* _GOAL OF THE EXERCISE_: The answer is a stretch of the material below, returned exactly: the line containing "passed to this", the line containing "macro is hoisted", and all lines between.

* _DATA FOR THIS EXERCISE_:
▽

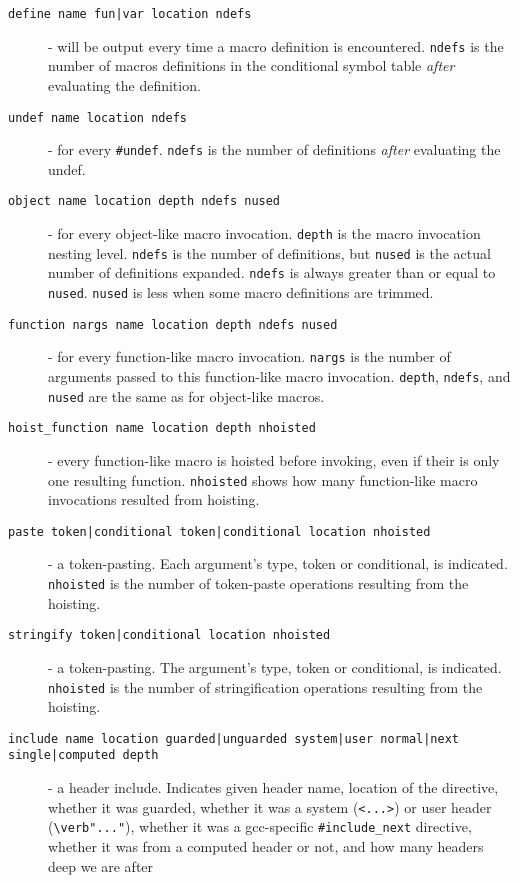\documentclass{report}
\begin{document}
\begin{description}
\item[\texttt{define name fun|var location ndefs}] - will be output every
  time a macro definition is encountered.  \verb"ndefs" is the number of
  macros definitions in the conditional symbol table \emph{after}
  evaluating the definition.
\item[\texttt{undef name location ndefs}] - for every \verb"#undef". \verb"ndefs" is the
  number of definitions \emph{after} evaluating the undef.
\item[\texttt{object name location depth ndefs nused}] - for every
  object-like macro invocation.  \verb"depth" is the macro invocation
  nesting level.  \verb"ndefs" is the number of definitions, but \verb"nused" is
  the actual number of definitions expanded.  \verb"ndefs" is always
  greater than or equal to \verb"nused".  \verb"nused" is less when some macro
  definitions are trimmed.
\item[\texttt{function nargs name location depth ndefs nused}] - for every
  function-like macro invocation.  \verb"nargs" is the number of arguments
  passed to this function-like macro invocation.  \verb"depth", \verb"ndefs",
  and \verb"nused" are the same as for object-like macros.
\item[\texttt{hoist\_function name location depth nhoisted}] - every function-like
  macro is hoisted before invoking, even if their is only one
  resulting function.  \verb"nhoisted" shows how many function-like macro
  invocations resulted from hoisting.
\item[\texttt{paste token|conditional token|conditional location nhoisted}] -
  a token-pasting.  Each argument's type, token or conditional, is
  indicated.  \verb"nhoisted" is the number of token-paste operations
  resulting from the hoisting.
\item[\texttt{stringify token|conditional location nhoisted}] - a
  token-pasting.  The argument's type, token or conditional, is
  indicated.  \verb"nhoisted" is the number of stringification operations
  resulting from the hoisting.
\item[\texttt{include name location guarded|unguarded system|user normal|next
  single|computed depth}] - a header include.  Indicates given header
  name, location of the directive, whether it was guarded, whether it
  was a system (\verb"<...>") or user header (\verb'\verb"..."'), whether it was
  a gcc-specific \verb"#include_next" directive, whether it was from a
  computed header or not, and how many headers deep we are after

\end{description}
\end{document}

△
▽

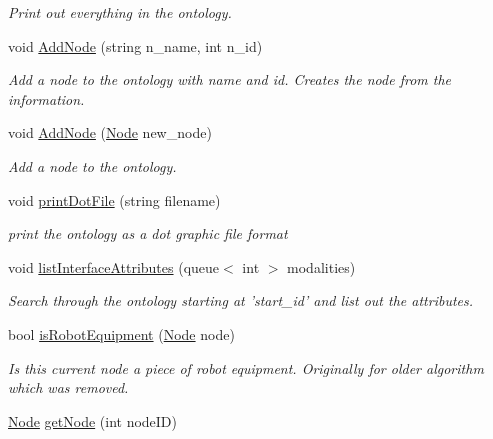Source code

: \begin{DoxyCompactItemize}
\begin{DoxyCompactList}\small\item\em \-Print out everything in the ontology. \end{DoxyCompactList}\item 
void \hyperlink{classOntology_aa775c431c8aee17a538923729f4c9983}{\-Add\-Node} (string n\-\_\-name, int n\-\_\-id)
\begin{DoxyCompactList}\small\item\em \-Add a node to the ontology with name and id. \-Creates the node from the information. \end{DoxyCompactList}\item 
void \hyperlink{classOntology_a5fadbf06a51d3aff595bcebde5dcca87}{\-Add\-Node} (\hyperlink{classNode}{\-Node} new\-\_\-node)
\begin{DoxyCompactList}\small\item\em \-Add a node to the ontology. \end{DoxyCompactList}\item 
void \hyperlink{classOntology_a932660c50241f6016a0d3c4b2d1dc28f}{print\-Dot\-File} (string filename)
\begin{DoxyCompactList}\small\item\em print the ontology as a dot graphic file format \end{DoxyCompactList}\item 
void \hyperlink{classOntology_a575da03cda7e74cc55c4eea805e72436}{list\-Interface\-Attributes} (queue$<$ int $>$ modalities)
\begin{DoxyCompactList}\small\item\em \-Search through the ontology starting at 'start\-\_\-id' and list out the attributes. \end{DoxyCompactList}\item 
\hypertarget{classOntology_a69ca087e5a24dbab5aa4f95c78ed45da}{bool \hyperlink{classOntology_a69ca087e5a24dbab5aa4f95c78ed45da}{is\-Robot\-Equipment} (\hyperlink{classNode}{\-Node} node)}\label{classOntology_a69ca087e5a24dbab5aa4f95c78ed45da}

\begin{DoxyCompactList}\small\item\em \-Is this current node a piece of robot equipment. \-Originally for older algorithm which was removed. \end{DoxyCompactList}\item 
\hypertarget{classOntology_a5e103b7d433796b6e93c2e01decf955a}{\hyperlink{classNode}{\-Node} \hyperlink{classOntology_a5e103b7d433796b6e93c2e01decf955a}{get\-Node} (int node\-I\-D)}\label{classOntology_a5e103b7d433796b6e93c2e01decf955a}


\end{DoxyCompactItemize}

△

* _PROBLEM SOLUTION_:
  passed to this function-like macro invocation.  \verb"depth", \verb"ndefs",
  and \verb"nused" are the same as for object-like macros.
\item[\texttt{hoist\_function name location depth nhoisted}] - every function-like
  macro is hoisted before invoking, even if their is only one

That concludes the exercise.